Work instruction A -> According to the passage on the FCPA executive order, what statute of limitations generally applies to FCPA violations?
Work instruction B -> Continue the passage on the FCPA executive order from its final sentence.

While the FCPA EO’s “pause” rendered this requirement largely moot, many observers expect that any “updated guidelines or policies” issued by the AG pursuant to the FCPA EO will incorporate similar requirements.

Some Cases Abandoned, Others Continue

The ultimate impact of the FCPA EO on existing and prior DOJ investigations and prosecutions remains unclear, but early signs indicate that it will not lead to a complete discontinuation of DOJ FCPA enforcement.

For example, although a high-profile FCPA trial in the District of New Jersey was delayed and ultimately dismissed at the request of the newly installed U.S. Attorney for that district, and several ongoing FCPA investigations reportedly have been closed by the DOJ in recent weeks, at least three other FCPA trials, including two in the Southern District of Florida, reportedly have been exempted from the “pause” and are expected to occur in the coming months.

That said, the DOJ reportedly sent no representatives to the March 2025 meeting of the OECD Working Group on Bribery, an important multilateral event in which the U.S. historically has played a leading role. The U.S.’ absence, which came a month after several former Working Group on Bribery officials attempted to convince the AG of the value of participation via letter, sent an unmistakable signal to the U.S.’ anti-corruption enforcement partners and the rest of the world about what they might expect from the U.S. in the remaining years of the Trump administration.

Is Bribery “Back in Business?”

Unsurprisingly, the FCPA EO has fueled speculation that a decline in anti-corruption enforcement will lead to a proliferation of unethical business practices. Members of the press have queried whether bribery is “back in business,” and the executive director of Transparency International U.S. stated in a social media post that the FCPA EO “diminishes - and could pave the way for completely eliminating - the crown jewel in the U.S.’ fight against global corruption.” However, companies should hesitate before rolling back anti-corruption compliance measures, for several reasons.

The FCPA EO Doesn’t Shut Down FCPA Enforcement

The FCPA EO does not amend the FCPA; that can only be done by the U.S. Congress. And while it unquestionably was designed for maximum publicity impact, the FCPA EO is limited in scope – it only pauses certain DOJ FCPA enforcement activities, leaving unaffected the investigative and enforcement activities of the SEC, Commodity Futures Trading Commission (CFTC) and foreign enforcement authorities, and at least one U.S. state – California – has suggested it will continue to hold accountable those who engage in bribery and corruption. Moreover, the DOJ has already demonstrated that, despite the “pause,” certain FCPA investigations and prosecutions will proceed, and after the expiration of the “pause,” the DOJ may well ratchet up FCPA enforcement that aligns with the priorities articulated in the Bondi Memo and elsewhere.

The FCPA EO May Be (Relatively) Short-Lived

FCPA violations generally are subject to a five-year statute of limitations; this means that any violations committed during the current administration could be prosecuted under President Trump’s successor beginning in January 2029. DOJ priorities also could shift during the Trump administration itself. Any expectation of non-enforcement of the FCPA for violations committed today or during the remainder of the Trump administration must be tempered by this mathematical and statutory reality.

Data excerpt ->
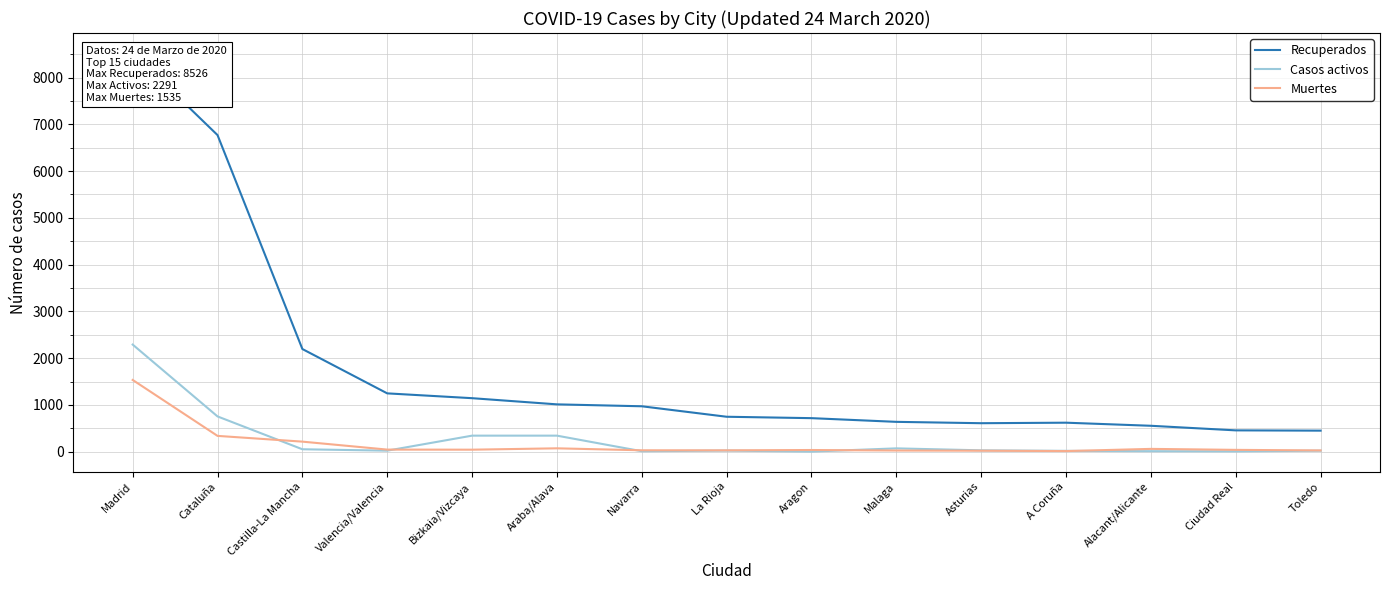

Read the Casos activos value at Araba/Alava.

344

Expected output A -> A five-year statute of limitations.

Expected output B ->
Moreover, it is possible that the most enduring aspect of the FCPA EO will be the opportunity it provides the 93 U.S. Attorneys’ Offices throughout the U.S. to open new FCPA matters without DOJ Criminal Division approval and participation. The extent to which any of those offices exploit that opportunity successfully and at scale remains to be seen, but it likely will be difficult for the Criminal Division to reassert its historic level of primacy over DOJ FCPA enforcement in the future, leaving a multitude of prosecutors across the country with little standing in their way when it comes to initiating large-scale corporate anti-corruption investigations.

Enforcement Gaps May Open, but the U.S. Isn’t Going Away

Importantly, the “pause” on FCPA enforcement only affects the DOJ, not the SEC and CFTC which may still bring civil enforcement actions for FCPA violations. Therefore, even if the DOJ retreats from its traditionally aggressive FCPA enforcement, other U.S. authorities may still pursue FCPA investigations.

Equally, it is already clear that the “pause” will not end all existing DOJ FCPA investigations, in which evidence will continue to be developed and (potentially) shared by the DOJ with its overseas counterparts. The FCPA EO also does not shut down any of the plethora of DOJ whistleblower programs announced in recent years (much less SEC or CFTC whistleblower programs), which reportedly already have yielded a significant number of tips.

Additionally, even during the “pause” on criminal FCPA enforcement, the AG is empowered to grant exceptions for new investigations and enforcement actions. No criteria are offered for this purpose, and therefore it remains unclear how readily exceptions will be granted, but the DOJ’s retreat from FCPA enforcement could be less dramatic than immediate reactions to the FCPA EO predicted.

Foreign Enforcers: Filling the Void?

Prior to the FCPA EO, the SFO and other enforcement agencies would have faced familiar challenges of investigation deconfliction with an active DOJ investigating and prosecuting FCPA violations. The enforcement field may now be more readily available to the SFO, the PNF and others, although the presence of multiple agencies will still require some deconfliction.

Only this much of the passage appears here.